A BASF obteve em 2010 a licença de cultivo de uma batata transgênica. É geneticamente modificada (a empresa a chama de "melhorada") para conter mais amido de uso industrial do que uma batata normal. Isso gerou uma onda de protestos na Alemanha. A batata Amflora chegou a ser cultivada legalmente em um Estado oriental do país. O governo regional ordenou a sua confiscação quando se descobriu que, na Suécia, haviam sido cultivadas entre as Amflora outros tipos de batatas modificadas que não possuíam licença. A BASF não comercializa produtos agrícolas diretamente, mas colabora com empresas como Monsanto ou Bayer. Com elas, desenvolve as sementes modificadas, que chegam ao mercado através desses sócios.
A retirada da BASF do continente europeu gerou nesta terça-feira um debate político na Alemanha. Os liberais do DFDP lamentaram a "perda para o desenvolvimento científico". A política "não soube conter a corrente de pensamento anticientífica e alheia à realidade", disseram. Parlamentares dos Verdes, no entanto, asseguraram que a decisão da BASF se deveu meramente ao "fiasco comercial" de seus produtos agrícolas.

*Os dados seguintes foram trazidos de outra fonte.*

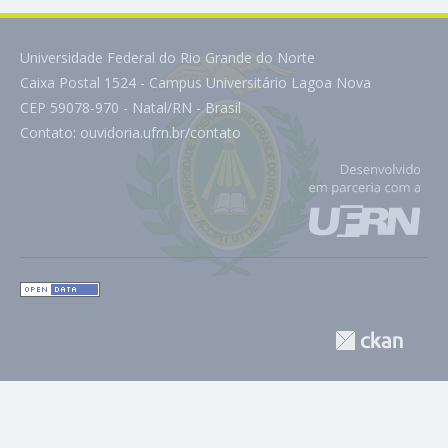
Universidade Federal do Rio Grande do Norte
Caixa Postal 1524 - Campus Universitário Lagoa Nova
CEP 59078-970 - Natal/RN - Brasil
Contato:
ouvidoria.ufrn.br/contato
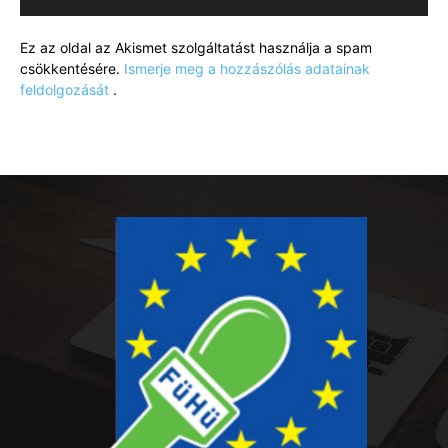
Ez az oldal az Akismet szolgáltatást használja a spam
csökkentésére.
Ismerje meg a hozzászólás adatainak
feldolgozását
.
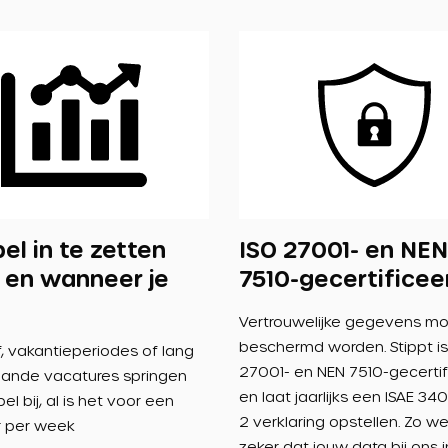
bel in te zetten
ISO 27001- en NEN
 en wanneer je
7510-gecertificee
Vertrouwelijke gegevens m
beschermd worden. Stippt is
of, vakantieperiodes of lang
27001- en NEN 7510-gecertif
ande vacatures springen
en laat jaarlijks een ISAE 34
el bij, al is het voor een
2 verklaring opstellen. Zo we
r per week
zeker dat jouw data bij ons i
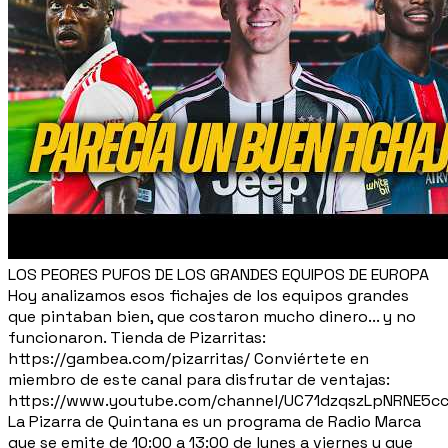
LOS PEORES PUFOS DE LOS GRANDES EQUIPOS DE EUROPA
Hoy analizamos esos fichajes de los equipos grandes
que pintaban bien, que costaron mucho dinero... y no
funcionaron. Tienda de Pizarritas:
https://gambea.com/pizarritas/ Conviértete en
miembro de este canal para disfrutar de ventajas:
https://www.youtube.com/channel/UC71dzqszLpNRNE5c
La Pizarra de Quintana es un programa de Radio Marca
que se emite de 10:00 a 13:00 de lunes a viernes y que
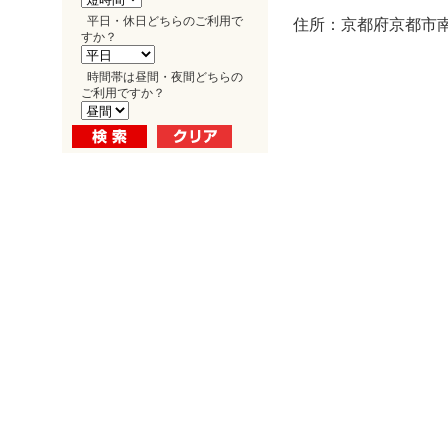
平日・休日どちらのご利用で
住所：京都府京都市南
すか？
時間帯は昼間・夜間どちらの
ご利用ですか？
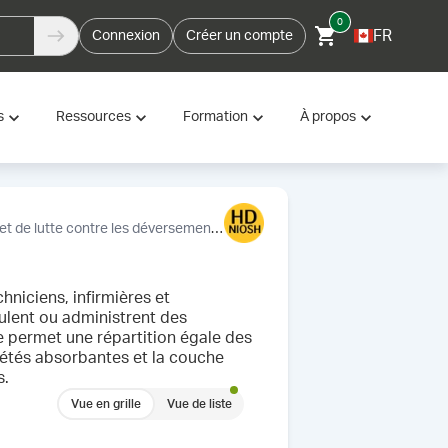
0
FR
Connexion
Créer un compte
s
Ressources
Formation
À propos
t de lutte contre les déversements
Tapis de préparation, stérile, 
hniciens, infirmières et
ulent ou administrent des
 permet une répartition égale des
riétés absorbantes et la couche
s.
Vue en grille
Vue de liste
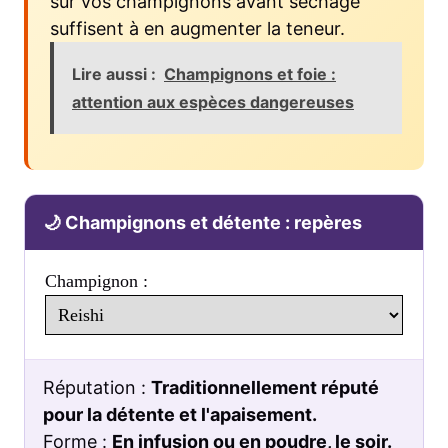
sur vos champignons avant séchage
suffisent à en augmenter la teneur.
Lire aussi :
Champignons et foie :
attention aux espèces dangereuses
🌙 Champignons et détente : repères
Champignon :
Réputation :
Traditionnellement réputé
pour la détente et l'apaisement.
Forme :
En infusion ou en poudre, le soir.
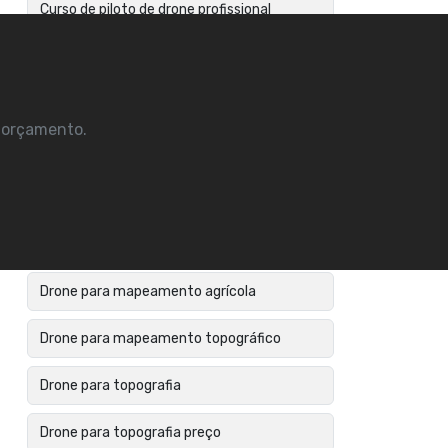
Curso de piloto de drone profissional
Curso profissional de drones
Cálculo de volume com drone
m orçamento.
Cálculo de volumes em obras
Drone para aerofotogrametria
Drone para mapeamento
Drone para mapeamento agrícola
Drone para mapeamento topográfico
Drone para topografia
Drone para topografia preço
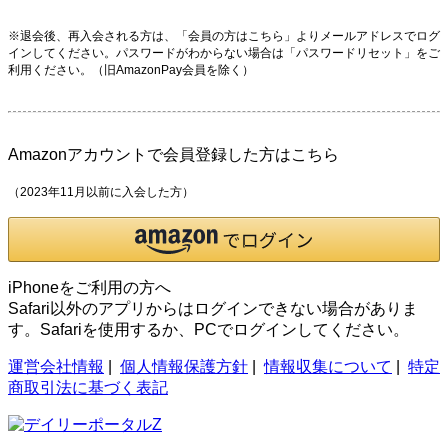
※退会後、再入会される方は、「会員の方はこちら」よりメールアドレスでログ
インしてください。パスワードがわからない場合は「パスワードリセット」をご
利用ください。（旧AmazonPay会員を除く）
Amazonアカウントで会員登録した方はこちら
（2023年11月以前に入会した方）
iPhoneをご利用の方へ
Safari以外のアプリからはログインできない場合がありま
す。Safariを使用するか、PCでログインしてください。
運営会社情報
|
個人情報保護方針
|
情報収集について
|
特定
商取引法に基づく表記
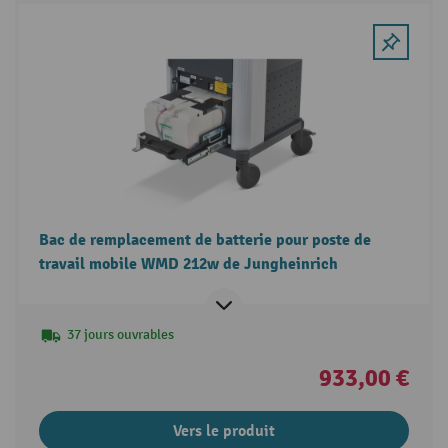
Bac de remplacement de batterie pour poste de
travail mobile WMD 212w de Jungheinrich
37 jours ouvrables
933,00 €
Vers le produit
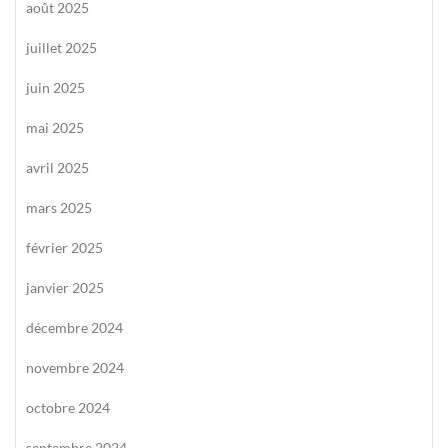
août 2025
juillet 2025
juin 2025
mai 2025
avril 2025
mars 2025
février 2025
janvier 2025
décembre 2024
novembre 2024
octobre 2024
septembre 2024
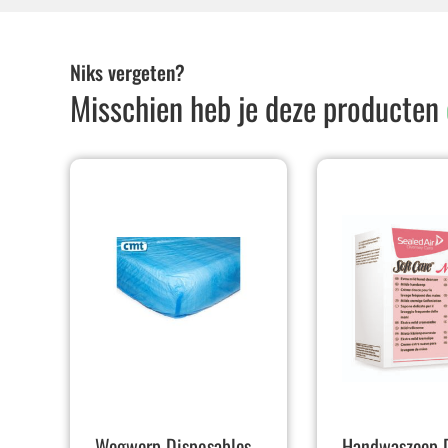
Niks vergeten?
Misschien heb je deze producten
Wegwerp Disposables
Handwaszeep D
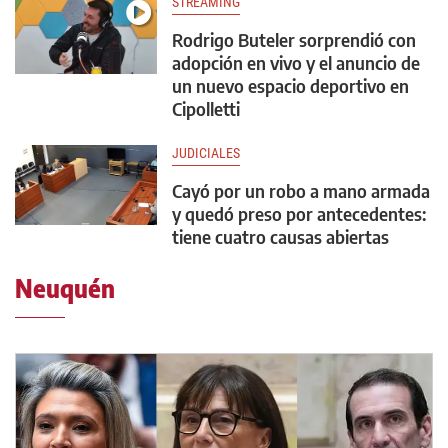
STREAMING
Rodrigo Buteler sorprendió con
adopción en vivo y el anuncio de
un nuevo espacio deportivo en
Cipolletti
JUDICIALES
Cayó por un robo a mano armada
y quedó preso por antecedentes:
tiene cuatro causas abiertas
Neuquén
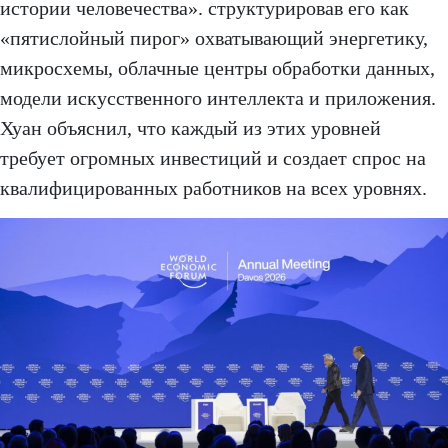
истории человечества». структурировав его как
«пятислойный пирог» охватывающий энергетику,
микросхемы, облачные центры обработки данных,
модели искусственного интеллекта и приложения.
Хуан объяснил, что каждый из этих уровней
требует огромных инвестиций и создает спрос на
квалифицированных работников на всех уровнях.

Os ecologistas saudaram o anúncio como um triunfo: "A decisão da BASF é um aviso para empresas como Monsanto, Syngenta e Bayer, que continuam pressionando para introduzir culturas transgênicas na Europa. O exemplo da BASF mostra que forçar a vontade dos consumidores e da grande maioria dos agricultores não é nem rentável economicamente", manifestou a Amigos de la Tierra em um comunicado.
O professor de pesquisa do CSIC Pere Puigdomènech opina que a retirada da BASF "pode ser vista como uma vitória ecologista ou como uma perda para a Europa, porque a biotecnologia aplicada à alimentação não vai se deter. O Brasil, por exemplo, fez um feijão transgênico, e os EUA debatem agora a aprovação da alfafa". Puigdomènech destaca outro aspecto, de que, ao perder a pesquisa, a UE também perde o controle: "Importam-se milhões de toneladas de grãos transgênicos, mas não poderemos controlar se são produzidos por outros, e não temos a tecnologia para isso".